* **Document section**:
══════
Saturday, January 8, 2011

MOVING - Moving Journal #1

I have to move. I had just thanked the Lord that there was nothing I didn't like about living where I do when two days later, on Christmas day I returned from a wonderful family time to find taped to my door a notice. It said, without any holiday greeting whatsoever, mind you, that it is time to renew my lease and oh, by the way, there's a considerable increase in the rent.

My Mom and I had moved to the south seven years ago from Philly. No point in buying something for both of us when she was 85. That was just the practicality of the situation. We found this lovely place which was just perfect for us. Mom happily remained with me till she was 92 and then relocated in the customary way to heaven to be with the Lord and my father. (See my previous blog about Mom.)

Two weeks later a friend moved in with me and we shared the rent which was enormously helpful since Mom's Social Security check ended when she did. However, within hours of the rent increase note on Christmas(did those people have nothing better to do that day?), my roommate informed me that now that she had her certification as a Medical Assistant and had landed a great job with a surgeon, she was going to get her own place. I could see where she'd want to. Everything here, except what is in her bedroom,is mine.
══════
Records from a data source

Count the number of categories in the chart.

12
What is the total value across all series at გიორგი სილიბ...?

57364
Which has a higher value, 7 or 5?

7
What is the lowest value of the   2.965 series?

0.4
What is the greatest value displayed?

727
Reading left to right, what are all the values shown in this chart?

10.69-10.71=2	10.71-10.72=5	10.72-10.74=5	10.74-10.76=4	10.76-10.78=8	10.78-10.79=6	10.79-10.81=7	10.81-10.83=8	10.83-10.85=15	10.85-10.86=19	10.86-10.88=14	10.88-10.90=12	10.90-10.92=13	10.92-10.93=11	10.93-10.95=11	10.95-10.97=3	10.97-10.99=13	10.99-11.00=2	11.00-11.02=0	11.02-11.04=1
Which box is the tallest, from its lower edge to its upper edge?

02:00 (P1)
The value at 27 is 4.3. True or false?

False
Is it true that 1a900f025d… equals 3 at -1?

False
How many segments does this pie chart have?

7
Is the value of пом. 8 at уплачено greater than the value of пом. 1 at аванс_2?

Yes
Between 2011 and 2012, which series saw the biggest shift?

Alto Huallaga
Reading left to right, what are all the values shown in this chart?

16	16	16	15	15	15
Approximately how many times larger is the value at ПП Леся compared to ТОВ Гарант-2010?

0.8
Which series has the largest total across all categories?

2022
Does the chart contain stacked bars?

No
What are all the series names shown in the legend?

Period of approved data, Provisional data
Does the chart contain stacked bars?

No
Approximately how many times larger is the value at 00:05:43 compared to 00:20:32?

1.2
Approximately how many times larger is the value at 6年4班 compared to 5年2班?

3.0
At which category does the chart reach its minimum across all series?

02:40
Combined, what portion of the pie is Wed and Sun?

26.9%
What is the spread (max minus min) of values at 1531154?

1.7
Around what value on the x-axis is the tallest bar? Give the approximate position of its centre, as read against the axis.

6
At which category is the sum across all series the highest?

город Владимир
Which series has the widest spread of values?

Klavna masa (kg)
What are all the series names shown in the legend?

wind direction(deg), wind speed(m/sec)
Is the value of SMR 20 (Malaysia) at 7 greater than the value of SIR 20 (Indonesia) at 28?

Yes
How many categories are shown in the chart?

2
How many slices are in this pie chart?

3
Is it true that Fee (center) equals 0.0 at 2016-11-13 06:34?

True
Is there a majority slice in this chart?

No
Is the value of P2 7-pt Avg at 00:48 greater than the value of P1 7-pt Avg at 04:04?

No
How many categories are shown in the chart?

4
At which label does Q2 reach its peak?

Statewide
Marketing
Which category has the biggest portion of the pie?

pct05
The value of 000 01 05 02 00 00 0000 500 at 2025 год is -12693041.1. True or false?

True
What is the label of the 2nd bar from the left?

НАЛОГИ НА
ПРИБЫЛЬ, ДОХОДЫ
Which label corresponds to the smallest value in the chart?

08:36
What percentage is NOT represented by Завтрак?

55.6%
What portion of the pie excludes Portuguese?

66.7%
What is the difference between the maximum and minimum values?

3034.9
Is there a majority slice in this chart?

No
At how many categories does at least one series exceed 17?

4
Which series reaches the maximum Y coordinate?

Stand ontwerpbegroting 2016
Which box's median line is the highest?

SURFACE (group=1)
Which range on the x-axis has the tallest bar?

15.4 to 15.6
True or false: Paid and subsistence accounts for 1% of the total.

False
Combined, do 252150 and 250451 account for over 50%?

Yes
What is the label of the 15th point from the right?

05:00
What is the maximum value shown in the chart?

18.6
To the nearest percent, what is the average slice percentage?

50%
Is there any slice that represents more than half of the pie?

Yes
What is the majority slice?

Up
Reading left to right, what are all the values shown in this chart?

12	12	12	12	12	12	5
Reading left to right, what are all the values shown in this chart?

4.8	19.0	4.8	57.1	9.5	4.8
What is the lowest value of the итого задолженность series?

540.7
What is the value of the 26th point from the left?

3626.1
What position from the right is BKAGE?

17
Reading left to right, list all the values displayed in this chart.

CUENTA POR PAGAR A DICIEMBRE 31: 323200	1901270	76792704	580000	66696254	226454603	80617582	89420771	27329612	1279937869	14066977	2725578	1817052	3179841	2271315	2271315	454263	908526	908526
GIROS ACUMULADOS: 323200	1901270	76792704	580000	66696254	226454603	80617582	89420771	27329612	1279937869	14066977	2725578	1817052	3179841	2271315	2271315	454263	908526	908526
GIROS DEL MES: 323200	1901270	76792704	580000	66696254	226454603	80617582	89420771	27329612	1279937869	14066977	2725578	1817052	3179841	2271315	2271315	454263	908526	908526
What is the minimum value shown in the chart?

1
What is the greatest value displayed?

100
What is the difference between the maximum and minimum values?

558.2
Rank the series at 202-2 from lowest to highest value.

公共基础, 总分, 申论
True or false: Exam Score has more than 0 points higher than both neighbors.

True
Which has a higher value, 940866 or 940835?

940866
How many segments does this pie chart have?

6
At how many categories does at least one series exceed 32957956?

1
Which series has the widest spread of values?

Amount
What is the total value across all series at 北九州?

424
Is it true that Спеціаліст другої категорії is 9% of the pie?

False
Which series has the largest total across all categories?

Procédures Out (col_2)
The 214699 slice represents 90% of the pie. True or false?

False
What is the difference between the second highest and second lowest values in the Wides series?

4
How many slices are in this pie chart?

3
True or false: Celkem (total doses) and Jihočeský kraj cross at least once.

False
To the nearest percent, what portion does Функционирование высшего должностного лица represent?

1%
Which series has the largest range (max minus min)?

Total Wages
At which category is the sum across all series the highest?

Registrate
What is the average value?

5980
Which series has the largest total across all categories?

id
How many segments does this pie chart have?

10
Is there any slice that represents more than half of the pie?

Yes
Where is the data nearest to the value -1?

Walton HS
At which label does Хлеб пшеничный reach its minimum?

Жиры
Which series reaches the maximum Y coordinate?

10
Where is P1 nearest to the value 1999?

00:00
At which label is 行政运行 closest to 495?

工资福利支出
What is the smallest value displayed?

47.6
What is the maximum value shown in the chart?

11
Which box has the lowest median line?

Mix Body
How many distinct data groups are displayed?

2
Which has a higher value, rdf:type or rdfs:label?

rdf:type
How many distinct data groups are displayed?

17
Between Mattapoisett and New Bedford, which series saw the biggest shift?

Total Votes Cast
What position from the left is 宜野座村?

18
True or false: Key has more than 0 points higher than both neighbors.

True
══════
* **Problem**: Extract the passage of the moving journal entry between "Saturday, January 8, 2011" and "in the rent.", inclusive, word for word.

* **Finished exercise**:
Saturday, January 8, 2011

MOVING - Moving Journal #1

I have to move. I had just thanked the Lord that there was nothing I didn't like about living where I do when two days later, on Christmas day I returned from a wonderful family time to find taped to my door a notice. It said, without any holiday greeting whatsoever, mind you, that it is time to renew my lease and oh, by the way, there's a considerable increase in the rent.